Information supplied section start

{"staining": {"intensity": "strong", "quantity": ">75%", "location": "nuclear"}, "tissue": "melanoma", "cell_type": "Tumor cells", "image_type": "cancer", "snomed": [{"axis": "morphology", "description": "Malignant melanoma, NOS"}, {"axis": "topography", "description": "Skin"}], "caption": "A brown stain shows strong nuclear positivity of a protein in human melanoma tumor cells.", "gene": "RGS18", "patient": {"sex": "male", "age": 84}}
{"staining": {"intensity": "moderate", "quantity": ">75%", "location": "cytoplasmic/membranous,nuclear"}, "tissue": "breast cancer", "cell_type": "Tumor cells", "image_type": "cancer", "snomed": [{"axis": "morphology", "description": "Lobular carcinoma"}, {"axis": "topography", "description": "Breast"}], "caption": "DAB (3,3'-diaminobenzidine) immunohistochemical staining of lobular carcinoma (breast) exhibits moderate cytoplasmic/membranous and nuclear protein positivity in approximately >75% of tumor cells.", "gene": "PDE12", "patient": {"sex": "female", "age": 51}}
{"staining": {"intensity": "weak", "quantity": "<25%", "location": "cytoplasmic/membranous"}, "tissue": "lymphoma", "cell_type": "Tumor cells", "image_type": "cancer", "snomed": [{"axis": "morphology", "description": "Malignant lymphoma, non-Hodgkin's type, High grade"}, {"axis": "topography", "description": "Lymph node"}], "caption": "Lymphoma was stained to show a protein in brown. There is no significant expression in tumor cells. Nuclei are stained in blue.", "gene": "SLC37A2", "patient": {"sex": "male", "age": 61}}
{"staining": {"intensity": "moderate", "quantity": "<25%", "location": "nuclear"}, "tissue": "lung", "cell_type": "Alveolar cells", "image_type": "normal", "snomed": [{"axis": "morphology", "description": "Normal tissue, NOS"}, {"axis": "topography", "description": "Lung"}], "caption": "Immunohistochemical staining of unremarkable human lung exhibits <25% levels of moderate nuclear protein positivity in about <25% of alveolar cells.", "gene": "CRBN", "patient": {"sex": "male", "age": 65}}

Information supplied section end

Where a line of the listing holds "membranous", show that line.

#### [Task response]
{"staining": {"intensity": "moderate", "quantity": ">75%", "location": "cytoplasmic/membranous,nuclear"}, "tissue": "breast cancer", "cell_type": "Tumor cells", "image_type": "cancer", "snomed": [{"axis": "morphology", "description": "Lobular carcinoma"}, {"axis": "topography", "description": "Breast"}], "caption": "DAB (3,3'-diaminobenzidine) immunohistochemical staining of lobular carcinoma (breast) exhibits moderate cytoplasmic/membranous and nuclear protein positivity in approximately >75% of tumor cells.", "gene": "PDE12", "patient": {"sex": "female", "age": 51}}
{"staining": {"intensity": "weak", "quantity": "<25%", "location": "cytoplasmic/membranous"}, "tissue": "lymphoma", "cell_type": "Tumor cells", "image_type": "cancer", "snomed": [{"axis": "morphology", "description": "Malignant lymphoma, non-Hodgkin's type, High grade"}, {"axis": "topography", "description": "Lymph node"}], "caption": "Lymphoma was stained to show a protein in brown. There is no significant expression in tumor cells. Nuclei are stained in blue.", "gene": "SLC37A2", "patient": {"sex": "male", "age": 61}}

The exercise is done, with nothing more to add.